Minnesota Chamber of Commerce Annual Dinner

The governor spoke at the Minnesota Chamber of Commerce annual dinner on January 7. The focus of his speech was K12 educational reform. The Governor is seeking to tie funding to results. He also stated his belief that millions could be saved if school districts were to share non-direct students services. Although his comments were focused on the K12 educational system, we can expect that the same issues will be raised for higher education. Fitz will be pulling together examples of our current "shared services" purchasing practices as well as any future plans for such practices.
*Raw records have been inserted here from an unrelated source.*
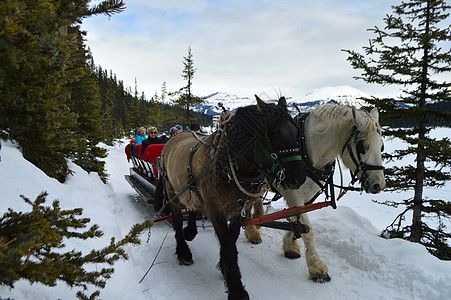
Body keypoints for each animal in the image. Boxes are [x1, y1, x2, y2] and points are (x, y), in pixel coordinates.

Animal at [156, 96, 308, 300]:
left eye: (297, 132)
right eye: (274, 135)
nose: (298, 179)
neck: (227, 165)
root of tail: (173, 138)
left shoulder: (240, 210)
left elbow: (232, 239)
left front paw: (225, 268)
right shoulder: (216, 211)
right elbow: (229, 246)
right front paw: (236, 287)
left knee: (194, 207)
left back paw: (191, 231)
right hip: (173, 192)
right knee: (177, 220)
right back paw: (183, 251)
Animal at [245, 102, 386, 282]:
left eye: (381, 146)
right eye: (362, 146)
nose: (378, 184)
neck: (306, 149)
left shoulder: (306, 196)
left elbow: (297, 220)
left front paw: (290, 245)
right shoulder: (294, 194)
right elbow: (308, 231)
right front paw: (317, 268)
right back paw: (251, 231)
The governor also addressed on-line learning in higher education, claiming that many students want more access to online learning. His goal is for the public higher education systems to have 25 percent of their courses on-line in the next five years. He believes that this can drive down tuition. On December 5, President Bruininks sent a letter to the Governor outlining the University's strategy and status of online learning. The Governor also stated that his budget would protect K12, veterans, and public safety.

Upcoming events

  1. The Senate Agriculture Committee will tour the Veterinary Diagnostic Laboratory and the BSL2 lab on the St. Paul campus on January 13. The objective of the tour is to inform the committee what the University does for agriculture and food safety in the state.
  2. Governor Pawlenty's State of the State address will be January 15 at noon.
  3. The President Bruininks will present the University's capital request to the House Capital Investment Committee on January 22.
  4. Governor Pawlenty will release his FY2010-2011 biennial budget on January 27.